--- Task requirements ---
Copy each line that includes the string "CrtYd" from the material into your answer.

--- Records for processing ---
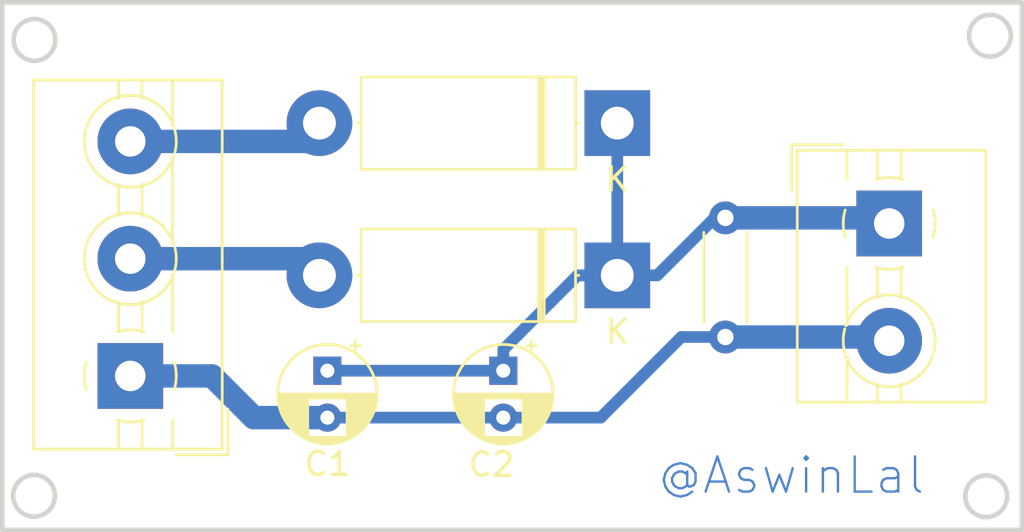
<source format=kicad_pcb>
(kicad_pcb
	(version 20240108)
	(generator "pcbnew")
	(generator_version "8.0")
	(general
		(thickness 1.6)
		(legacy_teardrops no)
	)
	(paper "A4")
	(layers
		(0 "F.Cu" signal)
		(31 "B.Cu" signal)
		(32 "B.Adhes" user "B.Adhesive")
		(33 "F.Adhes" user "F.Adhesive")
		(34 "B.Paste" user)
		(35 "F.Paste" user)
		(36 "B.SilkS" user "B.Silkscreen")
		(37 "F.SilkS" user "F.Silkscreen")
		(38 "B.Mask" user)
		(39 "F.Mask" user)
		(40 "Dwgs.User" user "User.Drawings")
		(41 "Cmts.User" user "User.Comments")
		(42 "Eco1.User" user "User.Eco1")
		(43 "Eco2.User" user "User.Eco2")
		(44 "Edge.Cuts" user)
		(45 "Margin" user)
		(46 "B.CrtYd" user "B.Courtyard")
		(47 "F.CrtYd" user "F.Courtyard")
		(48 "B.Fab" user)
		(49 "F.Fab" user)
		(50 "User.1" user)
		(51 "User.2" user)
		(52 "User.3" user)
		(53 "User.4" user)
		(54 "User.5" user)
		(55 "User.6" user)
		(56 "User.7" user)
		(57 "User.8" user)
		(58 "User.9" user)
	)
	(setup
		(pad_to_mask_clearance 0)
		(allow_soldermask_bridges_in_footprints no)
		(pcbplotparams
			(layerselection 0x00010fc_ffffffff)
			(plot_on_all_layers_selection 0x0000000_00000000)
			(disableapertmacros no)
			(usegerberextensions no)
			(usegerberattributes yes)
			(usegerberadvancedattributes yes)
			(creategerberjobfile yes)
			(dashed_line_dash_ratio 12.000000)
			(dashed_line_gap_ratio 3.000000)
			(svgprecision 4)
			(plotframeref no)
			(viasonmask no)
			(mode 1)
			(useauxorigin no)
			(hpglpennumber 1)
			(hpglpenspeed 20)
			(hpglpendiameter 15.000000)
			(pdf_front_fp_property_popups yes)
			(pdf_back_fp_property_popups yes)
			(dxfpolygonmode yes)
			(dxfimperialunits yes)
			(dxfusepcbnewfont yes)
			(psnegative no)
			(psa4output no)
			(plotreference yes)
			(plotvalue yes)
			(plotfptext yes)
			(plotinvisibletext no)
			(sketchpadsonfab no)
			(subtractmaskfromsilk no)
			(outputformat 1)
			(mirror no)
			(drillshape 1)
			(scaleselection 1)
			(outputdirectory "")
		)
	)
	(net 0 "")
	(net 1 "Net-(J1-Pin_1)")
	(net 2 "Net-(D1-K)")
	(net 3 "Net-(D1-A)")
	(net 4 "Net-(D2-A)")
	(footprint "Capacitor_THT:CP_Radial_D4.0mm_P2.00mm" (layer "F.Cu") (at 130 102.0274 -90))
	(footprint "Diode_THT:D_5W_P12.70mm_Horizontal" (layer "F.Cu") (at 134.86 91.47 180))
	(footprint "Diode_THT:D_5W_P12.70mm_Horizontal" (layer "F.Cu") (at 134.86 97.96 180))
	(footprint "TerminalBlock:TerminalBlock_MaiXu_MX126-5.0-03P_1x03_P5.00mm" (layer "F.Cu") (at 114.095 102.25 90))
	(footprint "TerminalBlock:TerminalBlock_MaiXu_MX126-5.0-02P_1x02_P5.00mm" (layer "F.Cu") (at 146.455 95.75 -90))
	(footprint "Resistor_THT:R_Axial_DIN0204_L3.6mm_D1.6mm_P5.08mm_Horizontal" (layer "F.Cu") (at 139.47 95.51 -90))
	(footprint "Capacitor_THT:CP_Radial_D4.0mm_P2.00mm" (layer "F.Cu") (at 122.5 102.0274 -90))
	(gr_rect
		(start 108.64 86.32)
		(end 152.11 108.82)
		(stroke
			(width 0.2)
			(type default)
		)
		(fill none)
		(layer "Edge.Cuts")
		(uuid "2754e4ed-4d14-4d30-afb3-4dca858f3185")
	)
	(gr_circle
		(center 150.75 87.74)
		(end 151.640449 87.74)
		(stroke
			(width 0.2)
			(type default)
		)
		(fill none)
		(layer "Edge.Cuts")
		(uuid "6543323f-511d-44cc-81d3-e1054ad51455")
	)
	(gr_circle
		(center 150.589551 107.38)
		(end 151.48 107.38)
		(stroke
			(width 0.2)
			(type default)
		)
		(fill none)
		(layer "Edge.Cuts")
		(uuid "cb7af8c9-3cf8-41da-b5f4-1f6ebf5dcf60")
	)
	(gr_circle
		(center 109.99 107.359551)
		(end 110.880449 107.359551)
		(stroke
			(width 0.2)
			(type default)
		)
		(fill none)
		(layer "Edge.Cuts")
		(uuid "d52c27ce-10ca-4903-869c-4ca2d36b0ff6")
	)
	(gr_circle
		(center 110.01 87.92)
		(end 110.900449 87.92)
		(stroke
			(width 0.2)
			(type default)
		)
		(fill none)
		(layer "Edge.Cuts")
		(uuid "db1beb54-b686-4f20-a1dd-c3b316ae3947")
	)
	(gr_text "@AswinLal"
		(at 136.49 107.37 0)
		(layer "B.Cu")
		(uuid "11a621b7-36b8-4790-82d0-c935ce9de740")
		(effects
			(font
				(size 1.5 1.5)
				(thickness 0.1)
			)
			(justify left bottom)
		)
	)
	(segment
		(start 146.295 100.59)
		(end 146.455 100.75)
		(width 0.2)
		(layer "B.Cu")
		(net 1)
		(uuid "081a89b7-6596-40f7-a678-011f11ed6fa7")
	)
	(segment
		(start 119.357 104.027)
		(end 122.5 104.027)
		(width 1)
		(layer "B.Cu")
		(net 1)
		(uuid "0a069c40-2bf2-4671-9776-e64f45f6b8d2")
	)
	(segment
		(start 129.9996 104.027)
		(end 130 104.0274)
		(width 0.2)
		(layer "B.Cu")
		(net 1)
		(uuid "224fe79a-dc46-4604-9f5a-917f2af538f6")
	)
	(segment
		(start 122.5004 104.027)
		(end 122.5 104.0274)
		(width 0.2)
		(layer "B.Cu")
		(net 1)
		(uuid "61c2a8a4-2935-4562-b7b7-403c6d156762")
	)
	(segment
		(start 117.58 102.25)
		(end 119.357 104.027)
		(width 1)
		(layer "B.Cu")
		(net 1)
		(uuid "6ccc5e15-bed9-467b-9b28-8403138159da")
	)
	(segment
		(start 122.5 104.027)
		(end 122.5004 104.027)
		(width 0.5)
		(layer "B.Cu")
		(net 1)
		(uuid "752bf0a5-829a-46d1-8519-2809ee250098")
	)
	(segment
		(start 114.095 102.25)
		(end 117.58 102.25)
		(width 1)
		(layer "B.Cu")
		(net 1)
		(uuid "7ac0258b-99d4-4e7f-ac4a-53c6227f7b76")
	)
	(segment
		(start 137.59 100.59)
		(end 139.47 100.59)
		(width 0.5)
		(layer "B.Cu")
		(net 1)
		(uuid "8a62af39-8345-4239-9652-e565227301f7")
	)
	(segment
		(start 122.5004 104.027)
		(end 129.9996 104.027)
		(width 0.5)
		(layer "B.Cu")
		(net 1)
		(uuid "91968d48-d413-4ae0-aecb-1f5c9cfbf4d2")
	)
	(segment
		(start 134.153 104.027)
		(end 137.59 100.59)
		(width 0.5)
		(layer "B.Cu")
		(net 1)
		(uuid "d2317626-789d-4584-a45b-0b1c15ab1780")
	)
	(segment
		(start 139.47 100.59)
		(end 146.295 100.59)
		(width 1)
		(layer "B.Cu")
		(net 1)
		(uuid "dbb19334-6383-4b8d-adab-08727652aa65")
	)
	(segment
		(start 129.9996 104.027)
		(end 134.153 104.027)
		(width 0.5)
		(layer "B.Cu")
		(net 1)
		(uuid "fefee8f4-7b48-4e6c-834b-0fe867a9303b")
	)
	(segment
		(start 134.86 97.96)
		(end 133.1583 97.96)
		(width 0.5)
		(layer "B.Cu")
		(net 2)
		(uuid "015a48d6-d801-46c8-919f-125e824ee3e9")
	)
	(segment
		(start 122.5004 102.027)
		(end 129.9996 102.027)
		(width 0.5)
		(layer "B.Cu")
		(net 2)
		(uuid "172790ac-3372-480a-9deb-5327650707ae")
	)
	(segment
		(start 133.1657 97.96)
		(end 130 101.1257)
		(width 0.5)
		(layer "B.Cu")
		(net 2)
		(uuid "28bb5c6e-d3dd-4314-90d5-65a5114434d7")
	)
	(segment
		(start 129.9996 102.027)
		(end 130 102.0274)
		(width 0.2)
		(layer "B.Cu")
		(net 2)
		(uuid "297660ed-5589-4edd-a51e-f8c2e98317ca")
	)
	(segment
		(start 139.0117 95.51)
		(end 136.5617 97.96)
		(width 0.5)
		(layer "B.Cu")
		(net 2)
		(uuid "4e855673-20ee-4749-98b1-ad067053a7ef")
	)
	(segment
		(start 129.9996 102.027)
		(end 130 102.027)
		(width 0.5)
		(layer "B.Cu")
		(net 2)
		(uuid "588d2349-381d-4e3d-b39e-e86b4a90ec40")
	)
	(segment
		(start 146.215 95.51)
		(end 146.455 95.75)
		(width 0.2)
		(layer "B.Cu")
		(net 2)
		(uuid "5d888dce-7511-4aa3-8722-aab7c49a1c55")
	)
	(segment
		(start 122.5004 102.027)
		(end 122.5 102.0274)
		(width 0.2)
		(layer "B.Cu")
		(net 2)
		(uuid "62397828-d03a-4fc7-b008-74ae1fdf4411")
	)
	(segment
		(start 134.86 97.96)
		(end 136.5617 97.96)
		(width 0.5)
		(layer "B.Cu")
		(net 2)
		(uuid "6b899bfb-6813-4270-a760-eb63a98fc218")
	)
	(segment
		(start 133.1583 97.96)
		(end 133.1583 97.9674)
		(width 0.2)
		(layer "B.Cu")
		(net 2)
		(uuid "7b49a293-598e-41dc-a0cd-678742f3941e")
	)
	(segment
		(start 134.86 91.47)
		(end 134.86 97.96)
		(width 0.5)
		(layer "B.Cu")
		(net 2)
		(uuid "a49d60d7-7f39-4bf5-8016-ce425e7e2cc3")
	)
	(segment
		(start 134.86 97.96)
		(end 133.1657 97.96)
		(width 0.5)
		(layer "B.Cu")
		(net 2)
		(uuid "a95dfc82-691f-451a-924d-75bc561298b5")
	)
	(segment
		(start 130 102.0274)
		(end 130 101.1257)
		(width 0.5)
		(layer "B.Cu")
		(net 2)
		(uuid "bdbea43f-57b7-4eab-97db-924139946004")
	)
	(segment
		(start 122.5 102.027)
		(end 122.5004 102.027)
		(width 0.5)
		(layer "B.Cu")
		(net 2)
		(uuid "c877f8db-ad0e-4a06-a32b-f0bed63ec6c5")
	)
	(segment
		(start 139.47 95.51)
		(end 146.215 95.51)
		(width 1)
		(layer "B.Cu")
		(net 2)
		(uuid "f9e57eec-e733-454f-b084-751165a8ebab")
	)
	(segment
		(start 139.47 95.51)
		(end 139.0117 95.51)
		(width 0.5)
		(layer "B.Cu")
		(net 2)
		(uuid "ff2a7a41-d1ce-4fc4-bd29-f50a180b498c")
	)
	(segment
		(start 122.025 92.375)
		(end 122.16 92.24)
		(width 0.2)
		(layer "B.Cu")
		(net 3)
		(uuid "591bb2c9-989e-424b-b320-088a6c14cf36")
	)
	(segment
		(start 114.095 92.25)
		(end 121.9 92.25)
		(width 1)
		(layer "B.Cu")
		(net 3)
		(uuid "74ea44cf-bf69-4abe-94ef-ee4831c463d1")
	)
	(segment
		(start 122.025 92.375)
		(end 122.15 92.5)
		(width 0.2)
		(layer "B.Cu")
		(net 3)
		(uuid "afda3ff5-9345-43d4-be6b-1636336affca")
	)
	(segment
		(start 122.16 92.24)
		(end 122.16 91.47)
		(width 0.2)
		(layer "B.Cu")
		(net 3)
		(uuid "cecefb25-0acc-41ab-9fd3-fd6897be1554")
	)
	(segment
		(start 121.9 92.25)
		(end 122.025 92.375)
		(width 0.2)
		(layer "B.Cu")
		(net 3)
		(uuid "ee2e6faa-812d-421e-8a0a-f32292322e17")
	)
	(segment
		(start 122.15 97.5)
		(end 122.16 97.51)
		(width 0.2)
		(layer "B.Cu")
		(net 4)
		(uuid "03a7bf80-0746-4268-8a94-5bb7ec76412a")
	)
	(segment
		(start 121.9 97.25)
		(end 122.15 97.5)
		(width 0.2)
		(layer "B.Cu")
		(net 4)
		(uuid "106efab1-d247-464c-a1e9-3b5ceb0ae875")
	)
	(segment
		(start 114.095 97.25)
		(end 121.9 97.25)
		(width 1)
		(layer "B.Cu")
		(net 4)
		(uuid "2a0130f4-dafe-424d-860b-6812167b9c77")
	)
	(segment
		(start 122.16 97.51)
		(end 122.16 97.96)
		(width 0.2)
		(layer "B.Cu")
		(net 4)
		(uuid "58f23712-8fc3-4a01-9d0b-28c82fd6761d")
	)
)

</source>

--

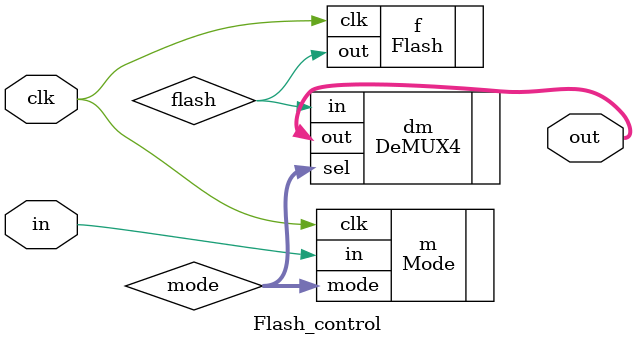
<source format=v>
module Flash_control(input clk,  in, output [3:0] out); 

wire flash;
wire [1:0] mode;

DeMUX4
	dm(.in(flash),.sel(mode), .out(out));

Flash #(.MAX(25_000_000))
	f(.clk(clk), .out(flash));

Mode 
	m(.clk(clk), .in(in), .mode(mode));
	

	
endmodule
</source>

--- Answer to this exercise ---
		(46 "B.CrtYd" user "B.Courtyard")
		(47 "F.CrtYd" user "F.Courtyard")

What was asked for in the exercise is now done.